本文 »
----------

「ゴツい」「デカい」をブランドアイコンとするMonkeyFlipが、はじめて「軽い」を手がけたときの話をしよう。2012年冬の【TAROTolic】コレクション。フロントに4ミリ生地を使った『クラウドシリーズ』のことである。

それまで一貫して「ゴツい」「デカい」を作ってきたデザイナーとして「軽い」フレームを出すことは簡単に割り切れる問題ではなく、随分悩んだ末にテンプルを非対称にするなどで折り合いをつけたのをいまもハッキリ覚えている。

あれから5年。一般論で言うなら眼鏡フレームはドンドン「軽さ」に流れている。ショッピングセンターのチェーン店では、TRやウルテム、ポリアミドなどといったナイロン樹脂素材が(型を作って大量生産するためのロープライスと相まって)周りを睥睨してるし、いまのトレンドのクラシックでもテンプルに細いメタルを使用した軽量型が幅を利かせてきた。

----------

記録一覧 »

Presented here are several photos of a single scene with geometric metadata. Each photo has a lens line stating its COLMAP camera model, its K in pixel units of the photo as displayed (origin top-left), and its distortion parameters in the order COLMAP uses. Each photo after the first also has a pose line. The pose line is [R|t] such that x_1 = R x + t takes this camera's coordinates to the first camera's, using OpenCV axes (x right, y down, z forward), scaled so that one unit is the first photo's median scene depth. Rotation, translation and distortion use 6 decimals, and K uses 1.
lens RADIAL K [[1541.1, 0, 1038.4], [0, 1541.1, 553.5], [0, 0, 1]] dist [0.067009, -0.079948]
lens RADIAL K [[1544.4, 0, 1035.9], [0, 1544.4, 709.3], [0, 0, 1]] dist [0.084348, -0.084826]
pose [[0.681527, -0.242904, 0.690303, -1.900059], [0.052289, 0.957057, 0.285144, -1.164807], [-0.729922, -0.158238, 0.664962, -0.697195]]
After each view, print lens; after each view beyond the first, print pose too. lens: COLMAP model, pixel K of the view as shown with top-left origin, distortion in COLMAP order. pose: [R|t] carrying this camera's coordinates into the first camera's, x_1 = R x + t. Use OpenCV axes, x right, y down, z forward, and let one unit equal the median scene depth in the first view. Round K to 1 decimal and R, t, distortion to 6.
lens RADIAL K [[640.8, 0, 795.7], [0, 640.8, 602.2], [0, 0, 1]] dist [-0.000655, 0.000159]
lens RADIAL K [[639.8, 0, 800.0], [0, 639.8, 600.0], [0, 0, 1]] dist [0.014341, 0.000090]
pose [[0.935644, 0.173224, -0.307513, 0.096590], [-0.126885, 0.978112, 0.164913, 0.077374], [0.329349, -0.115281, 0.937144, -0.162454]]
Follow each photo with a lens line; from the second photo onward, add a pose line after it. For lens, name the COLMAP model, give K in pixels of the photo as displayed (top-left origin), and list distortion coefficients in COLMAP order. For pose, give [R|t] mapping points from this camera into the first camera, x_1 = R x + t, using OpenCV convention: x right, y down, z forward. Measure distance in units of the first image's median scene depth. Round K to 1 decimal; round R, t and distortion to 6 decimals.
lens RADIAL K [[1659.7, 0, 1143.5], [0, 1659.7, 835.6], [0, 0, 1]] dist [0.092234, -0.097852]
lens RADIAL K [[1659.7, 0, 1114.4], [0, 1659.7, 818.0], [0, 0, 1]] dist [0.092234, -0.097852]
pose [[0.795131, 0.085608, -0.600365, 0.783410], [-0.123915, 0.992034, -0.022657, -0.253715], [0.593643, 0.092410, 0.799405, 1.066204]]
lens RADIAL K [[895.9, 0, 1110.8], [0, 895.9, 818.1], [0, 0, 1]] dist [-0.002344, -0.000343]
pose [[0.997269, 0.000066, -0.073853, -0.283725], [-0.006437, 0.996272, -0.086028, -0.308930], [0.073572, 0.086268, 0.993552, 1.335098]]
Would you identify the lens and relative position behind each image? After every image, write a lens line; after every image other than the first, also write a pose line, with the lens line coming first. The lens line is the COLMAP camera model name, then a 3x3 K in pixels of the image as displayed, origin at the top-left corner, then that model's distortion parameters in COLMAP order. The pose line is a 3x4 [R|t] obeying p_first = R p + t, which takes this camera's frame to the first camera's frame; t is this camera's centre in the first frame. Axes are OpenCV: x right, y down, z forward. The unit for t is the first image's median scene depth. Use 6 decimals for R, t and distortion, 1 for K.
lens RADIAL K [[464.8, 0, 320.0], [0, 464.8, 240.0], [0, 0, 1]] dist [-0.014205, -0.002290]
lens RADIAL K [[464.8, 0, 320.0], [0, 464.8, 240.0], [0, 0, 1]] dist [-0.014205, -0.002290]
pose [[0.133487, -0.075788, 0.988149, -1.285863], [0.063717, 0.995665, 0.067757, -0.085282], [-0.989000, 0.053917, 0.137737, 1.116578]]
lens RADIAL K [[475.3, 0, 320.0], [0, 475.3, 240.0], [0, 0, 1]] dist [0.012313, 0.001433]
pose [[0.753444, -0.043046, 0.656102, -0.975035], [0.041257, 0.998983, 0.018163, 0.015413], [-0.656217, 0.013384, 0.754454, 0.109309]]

----------

練習問題 »
**a)** 次の(i)〜(iii)が本文の内容と合うかどうか、それぞれ「はい」か「いいえ」で答え、決め手となる本文の語句をそのまま引用せよ。
(i) 『クラウドシリーズ』はフロントに4ミリ生地を使っている。
(ii) デザイナーは「軽い」フレームを出すことをすぐに割り切れた。
(iii) いまのトレンドのクラシックでは、テンプルに太いメタルを使った型が幅を利かせている。
**b)** 本文のうち、「それまで一貫して「ゴツい」「」で始まり「た軽量型が幅を利かせてきた。」で終わる部分を、「ショッピングセンター」を「百貨店」に替えて書き直せ。

解答 »
**a)**
(i) はい。「フロントに4ミリ生地を使った『クラウドシリーズ』」
(ii) いいえ。「簡単に割り切れる問題ではなく、随分悩んだ末に」
(iii) いいえ。「テンプルに細いメタルを使用した軽量型が幅を利かせてきた」

**b)**
それまで一貫して「ゴツい」「デカい」を作ってきたデザイナーとして「軽い」フレームを出すことは簡単に割り切れる問題ではなく、随分悩んだ末にテンプルを非対称にするなどで折り合いをつけたのをいまもハッキリ覚えている。

あれから5年。一般論で言うなら眼鏡フレームはドンドン「軽さ」に流れている。百貨店のチェーン店では、TRやウルテム、ポリアミドなどといったナイロン樹脂素材が(型を作って大量生産するためのロープライスと相まって)周りを睥睨してるし、いまのトレンドのクラシックでもテンプルに細いメタルを使用した軽量型が幅を利かせてきた。